小物入れやカップホルダーも数多く用意され、便利である。ダッシュ上面に集積されたクリアなメーターは好印象だが、反面、夜間はステアリングを含めた眼前の景色が真っ暗で、一瞬ライトの点け忘れかと錯覚させるほどだ。
(前席)……★★★★
「ウォークイン・スマート」がキャッチフレーズの「ポルテ」にとって腕の見せどころは入ったその先、つまり“動くラウンジ”としての使い勝手に違いない。したがって、ドライバーは普通に運転できさえすればそれでよしとすべきなのかもしれない。
ところが、これが案外に悪くないのである。全高1720mm、室内高1390mmの余裕と大きなガラス面積がもたらすものか、室内がとにかく明るいこともあって、コックピットの周辺も特異なパッケージングの恩恵を受けており、窮屈さとは無縁なのが有り難い。
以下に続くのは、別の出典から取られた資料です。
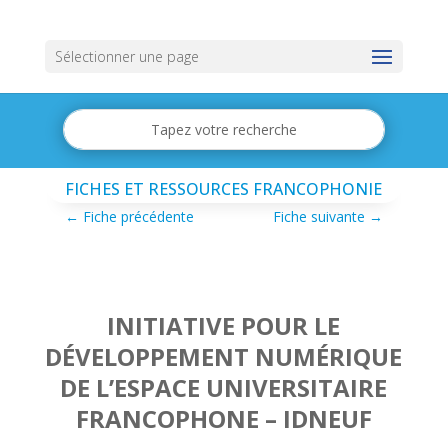
Sélectionner une page
FICHES ET RESSOURCES FRANCOPHONIE
←
Fiche précédente
Fiche suivante
→
INITIATIVE POUR LE
DÉVELOPPEMENT NUMÉRIQUE
DE L’ESPACE UNIVERSITAIRE
FRANCOPHONE – IDNEUF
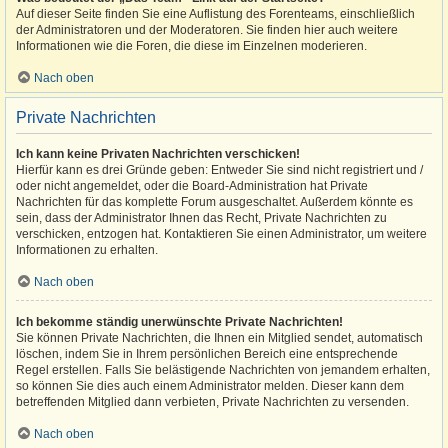
Auf dieser Seite finden Sie eine Auflistung des Forenteams, einschließlich
der Administratoren und der Moderatoren. Sie finden hier auch weitere
Informationen wie die Foren, die diese im Einzelnen moderieren.
Nach oben
Private Nachrichten
Ich kann keine Privaten Nachrichten verschicken!
Hierfür kann es drei Gründe geben: Entweder Sie sind nicht registriert und /
oder nicht angemeldet, oder die Board-Administration hat Private
Nachrichten für das komplette Forum ausgeschaltet. Außerdem könnte es
sein, dass der Administrator Ihnen das Recht, Private Nachrichten zu
verschicken, entzogen hat. Kontaktieren Sie einen Administrator, um weitere
Informationen zu erhalten.
Nach oben
Ich bekomme ständig unerwünschte Private Nachrichten!
Sie können Private Nachrichten, die Ihnen ein Mitglied sendet, automatisch
löschen, indem Sie in Ihrem persönlichen Bereich eine entsprechende
Regel erstellen. Falls Sie belästigende Nachrichten von jemandem erhalten,
so können Sie dies auch einem Administrator melden. Dieser kann dem
betreffenden Mitglied dann verbieten, Private Nachrichten zu versenden.
Nach oben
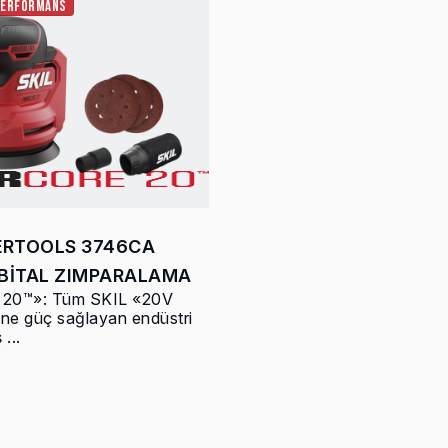
PERFORMANS
ERTOOLS 3746CA
BİTAL ZIMPARALAMA
0™»: Tüm SKIL «20V
ine güç sağlayan endüstri
 ...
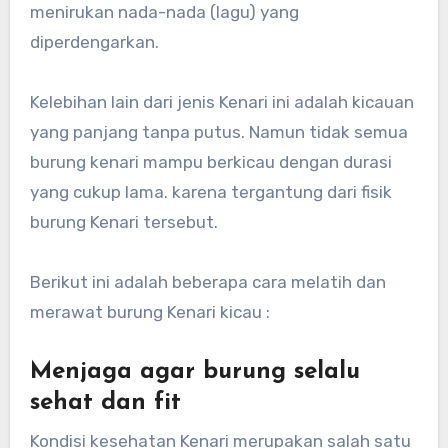
menirukan nada-nada (lagu) yang
diperdengarkan.
Kelebihan lain dari jenis Kenari ini adalah kicauan
yang panjang tanpa putus. Namun tidak semua
burung kenari mampu berkicau dengan durasi
yang cukup lama. karena tergantung dari fisik
burung Kenari tersebut.
Berikut ini adalah beberapa cara melatih dan
merawat burung Kenari kicau :
Menjaga agar burung selalu
sehat dan fit
Kondisi kesehatan Kenari merupakan salah satu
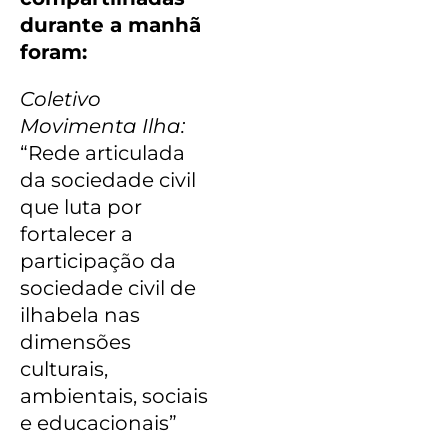
durante a manhã
foram:
Coletivo
Movimenta Ilha:
“Rede articulada
da sociedade civil
que luta por
fortalecer a
participação da
sociedade civil de
ilhabela nas
dimensões
culturais,
ambientais, sociais
e educacionais”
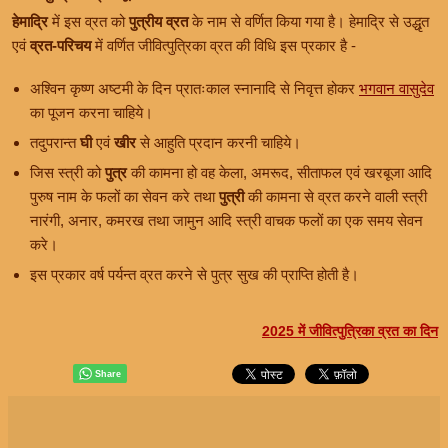
हेमाद्रि
में इस व्रत को
पुत्रीय व्रत
के नाम से वर्णित किया गया है। हेमाद्रि से उद्धृत
एवं
व्रत-परिचय
में वर्णित जीवित्पुत्रिका व्रत की विधि इस प्रकार है -
अश्विन कृष्ण अष्टमी के दिन प्रातःकाल स्नानादि से निवृत्त होकर
भगवान वासुदेव
का पूजन करना चाहिये।
तदुपरान्त
घी
एवं
खीर
से आहुति प्रदान करनी चाहिये।
जिस स्त्री को
पुत्र
की कामना हो वह केला, अमरूद, सीताफल एवं खरबूजा आदि
पुरुष नाम के फलों का सेवन करे तथा
पुत्री
की कामना से व्रत करने वाली स्त्री
नारंगी, अनार, कमरख तथा जामुन आदि स्त्री वाचक फलों का एक समय सेवन
करे।
इस प्रकार वर्ष पर्यन्त व्रत करने से पुत्र सुख की प्राप्ति होती है।
2025 में जीवित्पुत्रिका व्रत का दिन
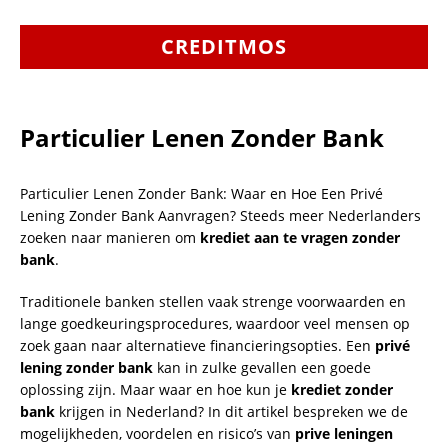
CREDITMOS
Particulier Lenen Zonder Bank
Particulier Lenen Zonder Bank: Waar en Hoe Een Privé
Lening Zonder Bank Aanvragen? Steeds meer Nederlanders
zoeken naar manieren om
krediet aan te vragen zonder
bank
.
Traditionele banken stellen vaak strenge voorwaarden en
lange goedkeuringsprocedures, waardoor veel mensen op
zoek gaan naar alternatieve financieringsopties. Een
privé
lening zonder bank
kan in zulke gevallen een goede
oplossing zijn. Maar waar en hoe kun je
krediet zonder
bank
krijgen in Nederland? In dit artikel bespreken we de
mogelijkheden, voordelen en risico’s van
prive leningen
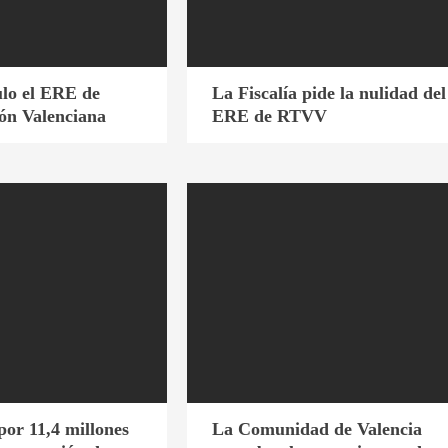
lo el ERE de
La Fiscalía pide la nulidad del
ión Valenciana
ERE de RTVV
por 11,4 millones
La Comunidad de Valencia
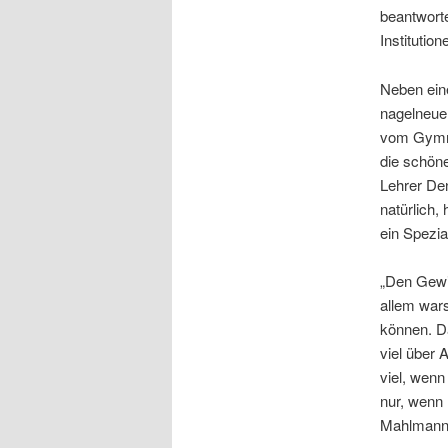
beantwort
Institutio
Neben eine
nagelneue
vom Gymna
die schöne
Lehrer D
natürlich,
ein Spezial
„Den Gewin
allem war
können. Da
viel über 
viel, wen
nur, wenn 
Mahlmann 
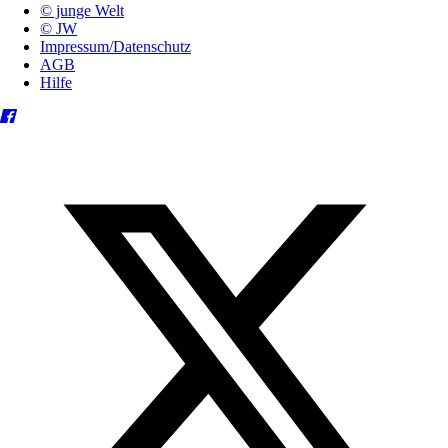
© junge Welt
© JW
Impressum/Datenschutz
AGB
Hilfe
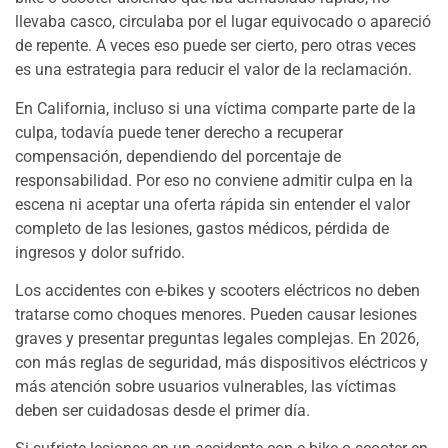
llevaba casco, circulaba por el lugar equivocado o apareció
de repente. A veces eso puede ser cierto, pero otras veces
es una estrategia para reducir el valor de la reclamación.
En California, incluso si una víctima comparte parte de la
culpa, todavía puede tener derecho a recuperar
compensación, dependiendo del porcentaje de
responsabilidad. Por eso no conviene admitir culpa en la
escena ni aceptar una oferta rápida sin entender el valor
completo de las lesiones, gastos médicos, pérdida de
ingresos y dolor sufrido.
Los accidentes con e-bikes y scooters eléctricos no deben
tratarse como choques menores. Pueden causar lesiones
graves y presentar preguntas legales complejas. En 2026,
con más reglas de seguridad, más dispositivos eléctricos y
más atención sobre usuarios vulnerables, las víctimas
deben ser cuidadosas desde el primer día.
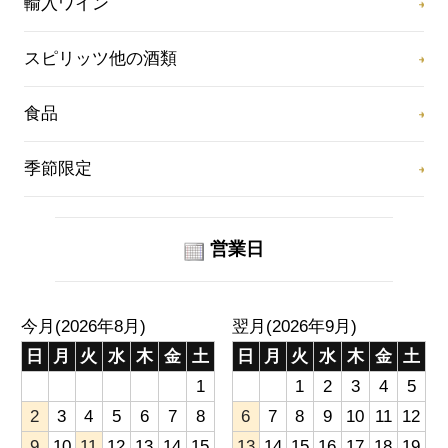
輸入ワイン
スピリッツ他の酒類
食品
季節限定
営業日
今月(2026年8月)
翌月(2026年9月)
日
月
火
水
木
金
土
日
月
火
水
木
金
土
1
1
2
3
4
5
2
3
4
5
6
7
8
6
7
8
9
10
11
12
9
10
11
12
13
14
15
13
14
15
16
17
18
19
それだけに着座姿勢はアップライト気味だが、ハイトアジャスターとステアリングチルトを適宜調整すれば好みのポジションが得られる。
ただし、なぜかクッション長だけは短めで、日本車の通例に比べれば表皮が硬めなのも意外だった。
(後席)……★★★★★
★5つは必ずしも完璧を意味しないが、クルマを含む世の中全体にバブル再燃の気配もあるなかで、限られたコンポーネンツと限られたディメンションをユニークな発想とともに最大限活かし切った、その心意気に表したものだ。
もしかしたら、このクルマは左側のスライドドア1枚ですべて事足りるのかもしれない。特に右側のスイングドアに問題があるわけではないが、そのドライバーでさえ、たとえば平面駐車場で両側を囲まれているときは一旦横に移動してでも左側から出た方が楽なくらいだ。
床がまた驚くような低さ。路面との段差は僅かに30cmとかで、サイドシルらしき突起が一切認められないプレーンな“上がり框”は初代「日産プレーリー」と同様だが、それに比べてもさらに15cmは低い。開口部寸法は上下に1265mm。大の大人が背中をやや丸めるだけで正面を向き、ほとんど立ったままの姿勢で乗り降りできるのである。
そうしていざ収まってみると、後席のスペースはあらゆる方向でクラスの水準をはるかに超えていることが判明した。なかでも前述の「フリースペースモード」(
前編を参照)では正真正銘、ストレッチリムジン並みの広大なレッグルームが出現する。
エアコンは(フロントだけの)シングル、おまけにリアサイドウィンドウはハメ殺しだが、いささか離れた場所に位置する後席でも不満ないだけの効き味は示した。
惜しむらくは前席同様、シート自体のサイズが小振りなこと。これだけの“新しさ”なのだから、いっそラウンジカフェのような、ゆったりふっかりしたシートにしたらどうだったろうか?
(荷室)……★★★★
短い前後長のなかでメカニズムや居住スペースと場所のせめぎ合いをした割には、充分以上のトランクスペースが確保されている。ここでもフロアが低くフラットで、上下に深いのが強味だ。オープナーはヨーロッパ車並みに集中ドアロックひとつで施錠・解錠できる。ただし、最近はトヨタ車のみならずこの種のクルマでなぜか無視されたも同然のリアシェルフやカバーの類はやはり見当たらない。